● **Instruction**:
Copy the passage from the dating forum thread below word for word, starting at "He thinks we" and ending after "did you do?".

● **Document extract**:
Content starts
I told him , Im not sure how we can move on in this relationship if we are not going to be able to be together on holidays, birthdays, etc.
He thinks we can have a full relationship without meeting his daughter for a "while". Btw I have 3 children, 2 are older and my youngest is 9. I even suggested playdates with my daughter and he said no way.


Has anyone had a similar situation happen to them and what did you do?

Re: Dating a guy over a year and still yet to meet kid

DivorcedinNY: I have known people who dated divorced people with kids and if things were going really well, they introduced them to the new girlfriend/boyfriend. My mom and Dad were divorced. Some of the people they dated I already knew. It seems like he's in denial of the divorce for the sake of his daughter. As she gets older, she will probably become angry because they were not honest with her about having been divorced. Sometimes the moms of the children on this forum do not want the ex's girlfriend to meet the kids/spend time with them. I think you are not being treated well in this situation and it is all about them pretending to still be a family for the sake of the child. You decide how long you want to wait for him, it was a while before my boyfriend introduced me to his family, but him keeping you away from his family too much longer is not a good sign that he has good, long term intentions toward you. This sounds like a mess. If you are not happy, I would end it and move on. He sounds like a person who is very inconsiderate of your feelings. If he is concerned about her ability to cope with the divorce, he should bring her to counseling.
Content ends
● **Extracted material**:
Content starts
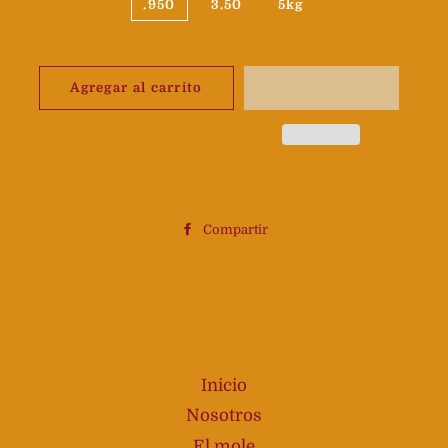
.950
3.50
5kg
Agregar al carrito
Compartir
Compartir
en
Facebook
Inicio
Nosotros
El mole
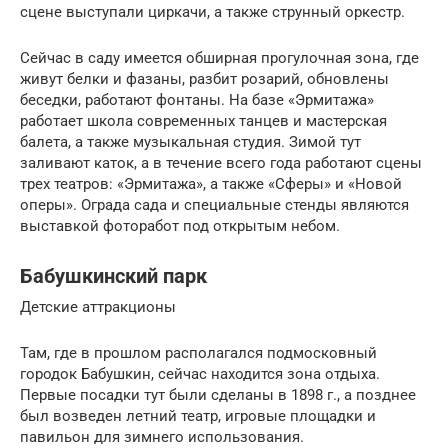
сцене выступали циркачи, а также струнный оркестр.
Сейчас в саду имеется обширная прогулочная зона, где
живут белки и фазаны, разбит розарий, обновлены
беседки, работают фонтаны. На базе «Эрмитажа»
работает школа современных танцев и мастерская
балета, а также музыкальная студия. Зимой тут
заливают каток, а в течение всего года работают сцены
трех театров: «Эрмитажа», а также «Сферы» и «Новой
оперы». Ограда сада и специальные стенды являются
выставкой фоторабот под открытым небом.
Бабушкинский парк
Детские аттракционы
Там, где в прошлом располагался подмосковный
городок Бабушкин, сейчас находится зона отдыха.
Первые посадки тут были сделаны в 1898 г., а позднее
был возведен летний театр, игровые площадки и
павильон для зимнего использования.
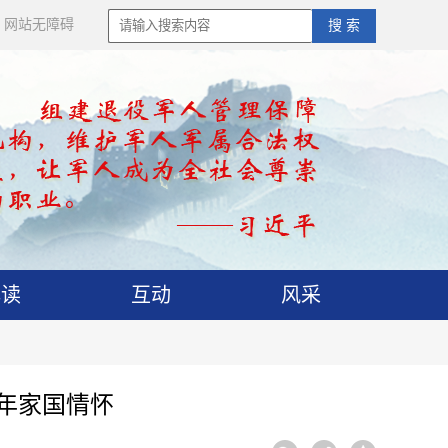
网站无障碍
搜 索
解读
互动
风采
少年家国情怀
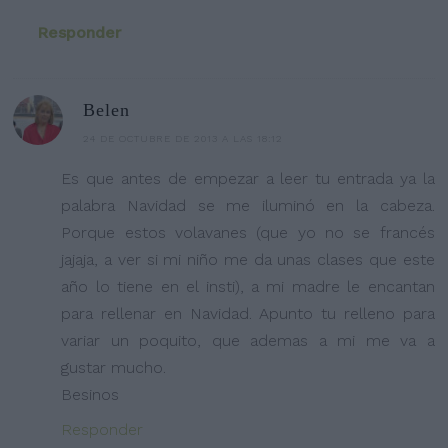
Responder
Belen
24 DE OCTUBRE DE 2013 A LAS 18:12
Es que antes de empezar a leer tu entrada ya la
palabra Navidad se me iluminó en la cabeza.
Porque estos volavanes (que yo no se francés
jajaja, a ver si mi niño me da unas clases que este
año lo tiene en el insti), a mi madre le encantan
para rellenar en Navidad. Apunto tu relleno para
variar un poquito, que ademas a mi me va a
gustar mucho.
Besinos
Responder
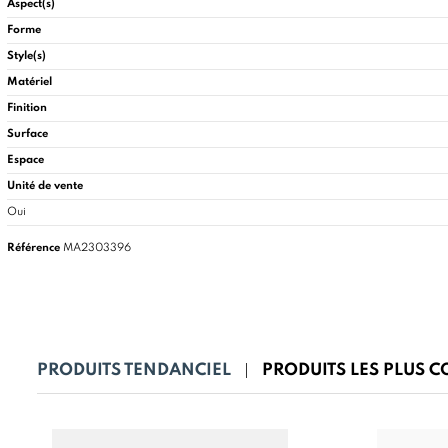
Aspect(s)
Forme
Style(s)
Matériel
Finition
Surface
Espace
Unité de vente
Oui
Référence
MA2303396
PRODUITS TENDANCIEL
PRODUITS LES PLUS 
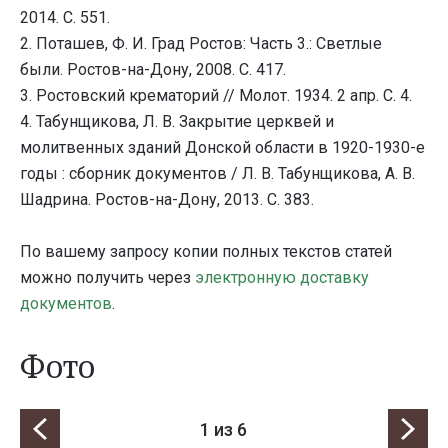
2014. С. 551.
2. Поташев, Ф. И. Град Ростов: Часть 3.: Светлые
были. Ростов-на-Дону, 2008. С. 417.
3. Ростовский крематорий // Молот. 1934. 2 апр. С. 4.
4. Табунщикова, Л. В. Закрытие церквей и
молитвенных зданий Донской области в 1920-1930-е
годы : сборник документов / Л. В. Табунщикова, А. В.
Шадрина. Ростов-на-Дону, 2013. С. 383.
По вашему запросу копии полных текстов статей
можно получить через
электронную доставку
документов
.
Фото
1
из 6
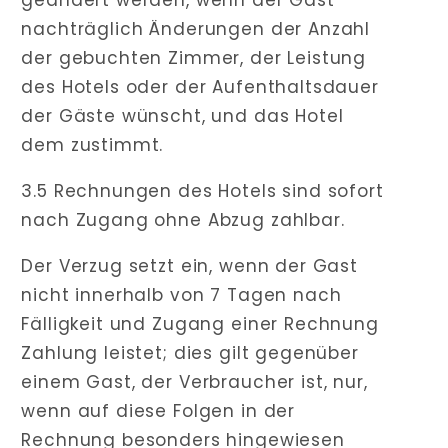
nachträglich Änderungen der Anzahl
der gebuchten Zimmer, der Leistung
des Hotels oder der Aufenthaltsdauer
der Gäste wünscht, und das Hotel
dem zustimmt.
3.5 Rechnungen des Hotels sind sofort
nach Zugang ohne Abzug zahlbar.
Der Verzug setzt ein, wenn der Gast
nicht innerhalb von 7 Tagen nach
Fälligkeit und Zugang einer Rechnung
Zahlung leistet; dies gilt gegenüber
einem Gast, der Verbraucher ist, nur,
wenn auf diese Folgen in der
Rechnung besonders hingewiesen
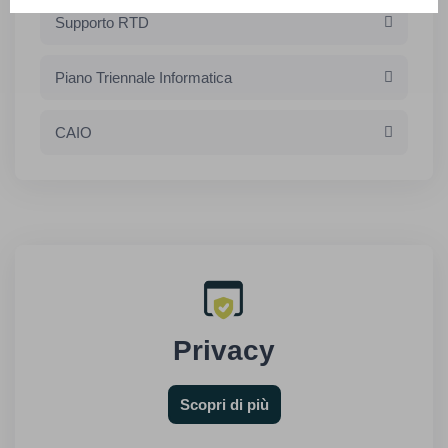
Supporto RTD
Piano Triennale Informatica
CAIO
Privacy
Scopri di più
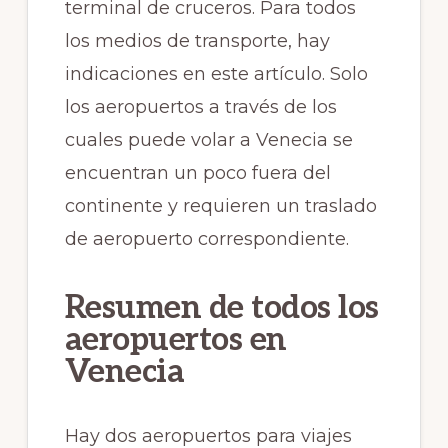
terminal de cruceros. Para todos
los medios de transporte, hay
indicaciones en este artículo. Solo
los aeropuertos a través de los
cuales puede volar a Venecia se
encuentran un poco fuera del
continente y requieren un traslado
de aeropuerto correspondiente.
Resumen de todos los
aeropuertos en
Venecia
Hay dos aeropuertos para viajes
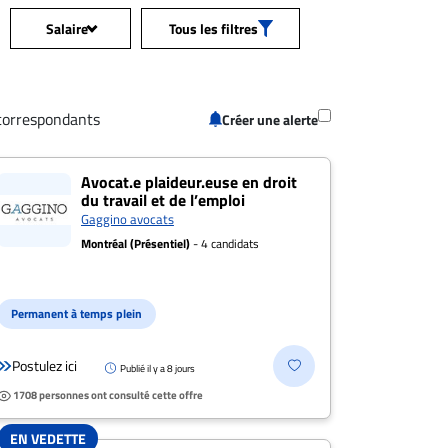
Salaire
Tous les filtres
Tous les
ession
+
salaires
correspondants
Créer une alerte
n: Toutes les offres
+
50 000$+
loeil
Avocat.e plaideur.euse en droit
du travail et de l’emploi
70 000$+
Gaggino avocats
s les salaires
+
Montréal (Présentiel)
- 4 candidats
90 000$+
tance
+
120 000$+
Permanent à temps plein
150 000$+
de poste
+
Postulez ici
Publié il y a 8 jours
1708 personnes ont consulté cette offre
200 000$+
/Télétravail
+
Postulez
EN VEDETTE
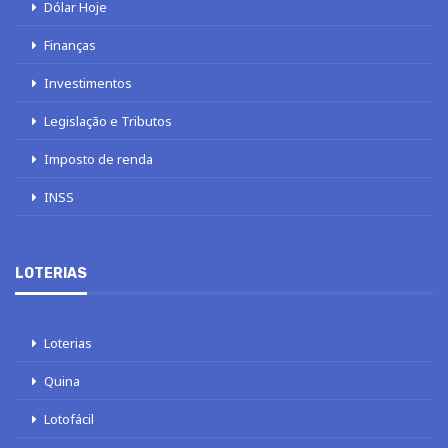
Dólar Hoje
Finanças
Investimentos
Legislação e Tributos
Imposto de renda
INSS
LOTERIAS
Loterias
Quina
Lotofácil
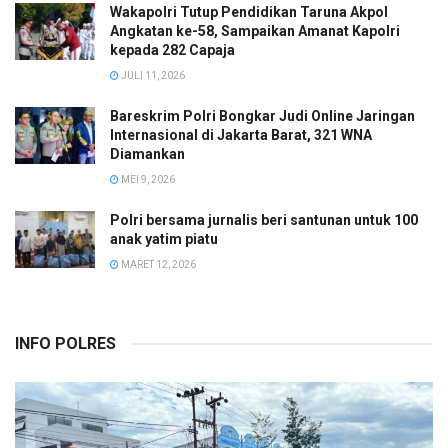
Wakapolri Tutup Pendidikan Taruna Akpol
Angkatan ke-58, Sampaikan Amanat Kapolri
kepada 282 Capaja
JULI 11, 2026
Bareskrim Polri Bongkar Judi Online Jaringan
Internasional di Jakarta Barat, 321 WNA
Diamankan
MEI 9, 2026
Polri bersama jurnalis beri santunan untuk 100
anak yatim piatu
MARET 12, 2026
INFO POLRES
Content ends
● **Solved exercise**:
He thinks we can have a full relationship without meeting his daughter for a "while". Btw I have 3 children, 2 are older and my youngest is 9. I even suggested playdates with my daughter and he said no way.


Has anyone had a similar situation happen to them and what did you do?